# [WHAT YOU ARE ASKED TO DO]
Report every line of the data that contains the string "summer", matching case exactly.

# [INFORMATION SUPPLIED]
——
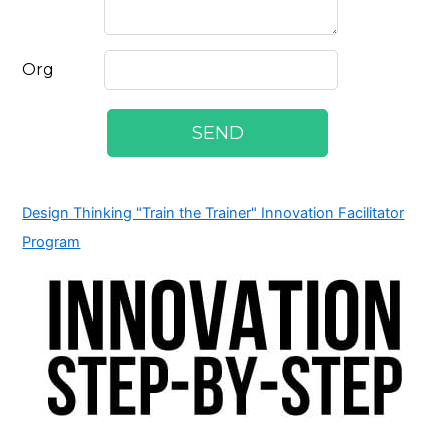
Design Thinking "Train the Trainer" Innovation Facilitator
Program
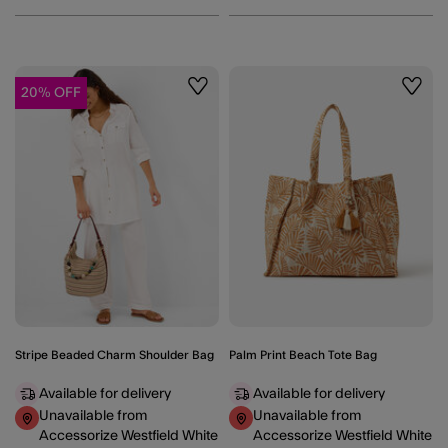
20% OFF
Wishlist
Wishli
Stripe Beaded Charm Shoulder Bag
Palm Print Beach Tote Bag
Available for delivery
Available for delivery
Unavailable from
Unavailable from
Accessorize Westfield White
Accessorize Westfield White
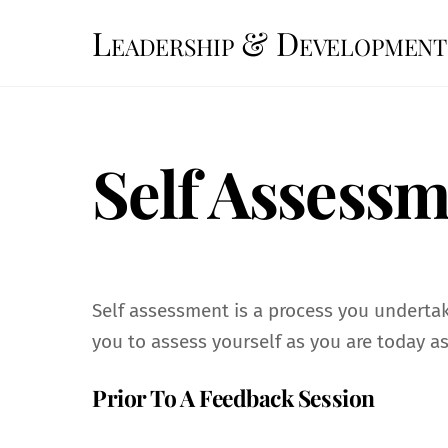
Skip
Leadership & Development
to
content
Self Assess
Self assessment is a process you undertake
you to assess yourself as you are today a
Prior To A Feedback Session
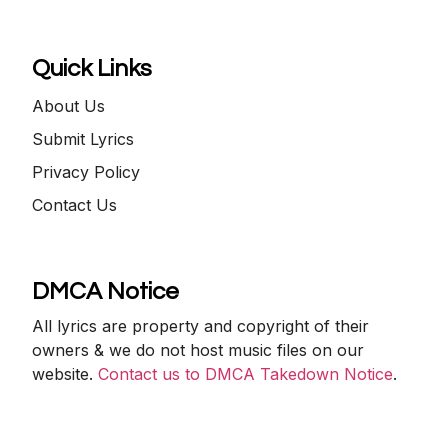
Quick Links
About Us
Submit Lyrics
Privacy Policy
Contact Us
DMCA Notice
All lyrics are property and copyright of their
owners & we do not host music files on our
website.
Contact us to DMCA Takedown Notice
.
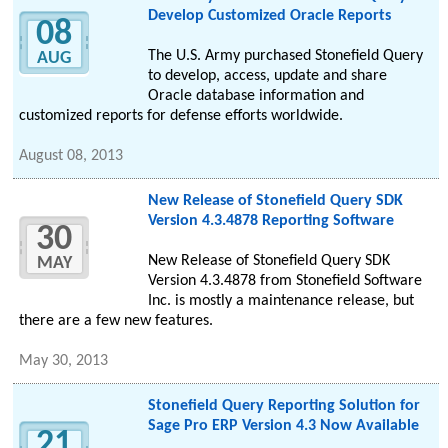
Develop Customized Oracle Reports
08
The U.S. Army purchased Stonefield Query
AUG
to develop, access, update and share
Oracle database information and
customized reports for defense efforts worldwide.
August 08, 2013
New Release of Stonefield Query SDK
Version 4.3.4878 Reporting Software
30
New Release of Stonefield Query SDK
MAY
Version 4.3.4878 from Stonefield Software
Inc. is mostly a maintenance release, but
there are a few new features.
May 30, 2013
Stonefield Query Reporting Solution for
Sage Pro ERP Version 4.3 Now Available
21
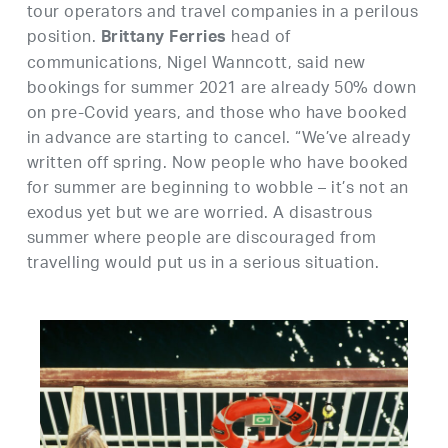
tour operators and travel companies in a perilous
position.
head of
Brittany Ferries
communications, Nigel Wanncott, said new
bookings for summer 2021 are already 50% down
on pre-Covid years, and those who have booked
in advance are starting to cancel. “We’ve already
written off spring. Now people who have booked
for summer are beginning to wobble – it’s not an
exodus yet but we are worried. A disastrous
summer where people are discouraged from
travelling would put us in a serious situation.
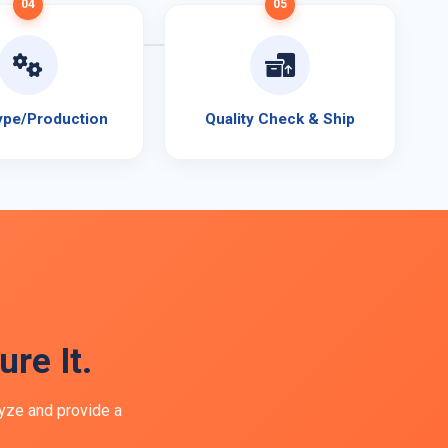
04
05
ype/Production
Quality Check & Ship
re It.
lyze and provide a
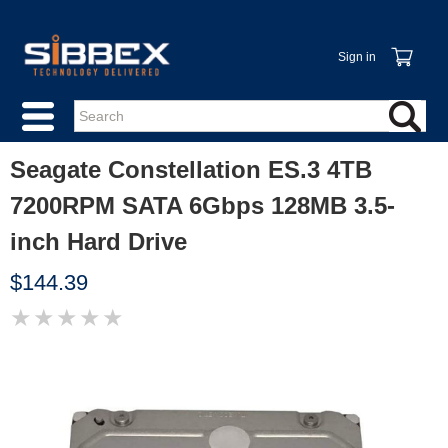
Sign in
Seagate Constellation ES.3 4TB
7200RPM SATA 6Gbps 128MB 3.5-
inch Hard Drive
$144.39
★
★
★
★
★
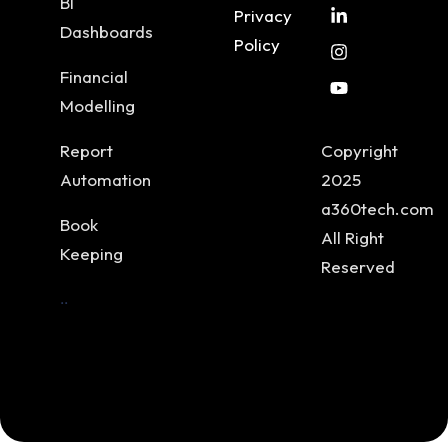
BI
Privacy
Dashboards
Policy
Financial
Modelling
Report
Copyright
Automation
2025
a360tech.com
Book
All Right
Keeping
Reserved
..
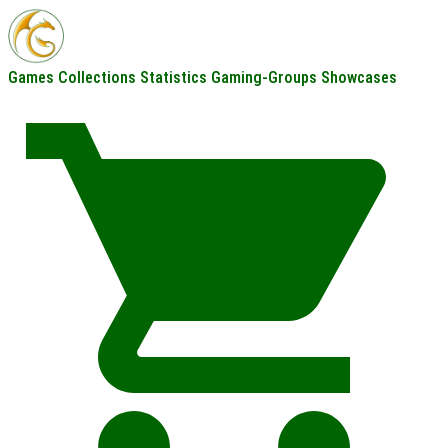
Games
Collections
Statistics
Gaming-Groups
Showcases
——
# [RESULT BELOW]
bookings for summer 2021 are already 50% down
for summer are beginning to wobble – it’s not an
summer where people are discouraged from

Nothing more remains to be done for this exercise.